Collected data entries
------------------------------------------------------------

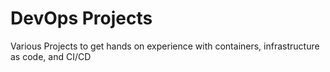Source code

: # DevOps Projects
 Various Projects to get hands on experience with containers, infrastructure as code, and CI/CD
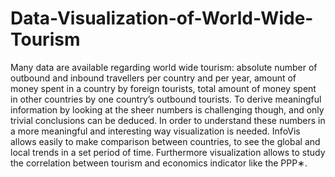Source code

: # Data-Visualization-of-World-Wide-Tourism
Many data are available regarding world wide tourism: absolute number of outbound and inbound travellers per country and per year, amount of money spent in a country by foreign tourists, total amount of money spent in other countries by one country’s outbound tourists. To derive meaningful information by looking at the sheer numbers is challenging though, and only trivial conclusions can be deduced. In order to understand these numbers in a more meaningful and interesting way visualization is needed. InfoVis allows easily to make comparison between countries, to see the global and local trends in a set period of time. Furthermore visualization allows to study the correlation between tourism and economics indicator like the PPP∗.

------------------------------------------------------------

Problem
Output the part of the material that opens with the line containing "# DevOps Projects" and runs through the end of the material as a numbered list, skipping blank lines. Leave the pictures out.

The completed task
1. : # DevOps Projects
2.  Various Projects to get hands on experience with containers, infrastructure as code, and CI/CD
3. Source code
4. : # Data-Visualization-of-World-Wide-Tourism
5. Many data are available regarding world wide tourism: absolute number of outbound and inbound travellers per country and per year, amount of money spent in a country by foreign tourists, total amount of money spent in other countries by one country’s outbound tourists. To derive meaningful information by looking at the sheer numbers is challenging though, and only trivial conclusions can be deduced. In order to understand these numbers in a more meaningful and interesting way visualization is needed. InfoVis allows easily to make comparison between countries, to see the global and local trends in a set period of time. Furthermore visualization allows to study the correlation between tourism and economics indicator like the PPP∗.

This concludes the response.